Billie Jean King, former famous professional tennis player from the United States, won a total of 39 grand slam titles (16 Grand Slam women’s doubles titles, 12 Grand Slam singles titles, and 11 Grand Slam mixed doubles titles) in her glorious career. She was also a player who played a prime role in fighting for greater impartiality between men and women’s tennis.
In 1961, she first played at Wimbledon as a young tennis player with the name of Billie Jean Moffat. Her aggressiveness on the tennis court made her favorite of her audiences. Billie once said, “Tennis is a perfect combination of violent action taking place in an atmosphere of total tranquility.”

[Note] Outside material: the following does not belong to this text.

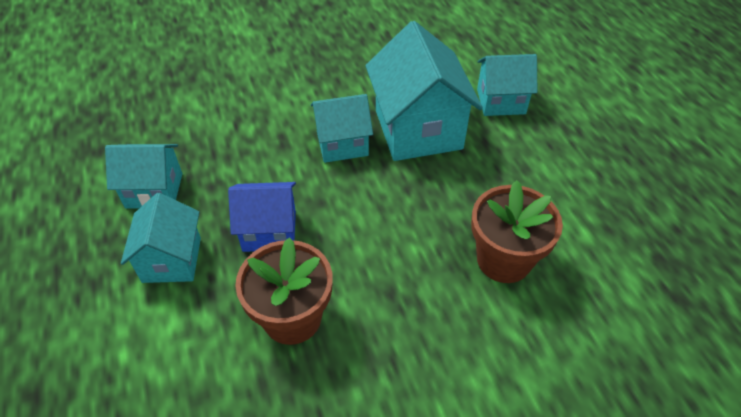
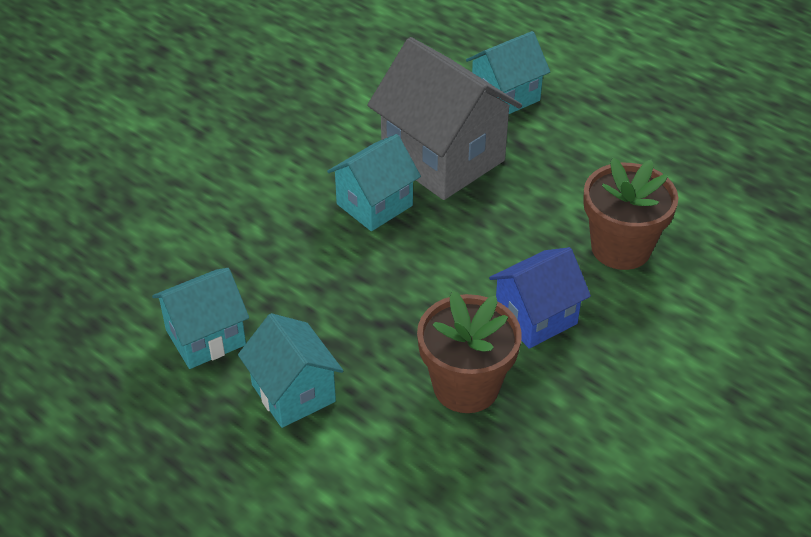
camera: 30 degrees left, 5 degrees down
(269, 231) = (372, 321): blue house -> blue house (535, 318)
(418, 129) = (443, 158): turquoise house -> grey house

In total, she played 265 matches for 23 years in singles, doubles as well as mixed doubles at Wimbledon. During her career, she represented herself as the strongest female tennis player and kept campaigning for the recognition of female tennis players. In 1990, Life Magazine enlisted her as one of the “100 most influential Americans of the 20th Century”; in 2009, she was awarded the Presidential Medal of Freedom; and in 1994, she was ranked No. 5 on Sports Illustrated’s “Top 40 Athletes” list for her significant contribution to tennis. After retirement, she has been actively working for GBLT and promoting Gay and Lesbian rights in the United States. She’s also associated with the Women’s sport foundation as well as the Elton John AIDS campaign.
Billie Jean king quotes:
“I will tell you King’s First Law of Recognition: You never get it when you want it, and then when it comes, you get too much.”
“Sports teaches you character, it teaches you to play by the rules, it teaches you to know what it feels like to win and lose-it teaches you about life.”
“Women’s sports is still in its infancy. The beginning of women’s sports in the United States started in 1972, with the passage of Title 9 for girls to finally get athletic scholarships.”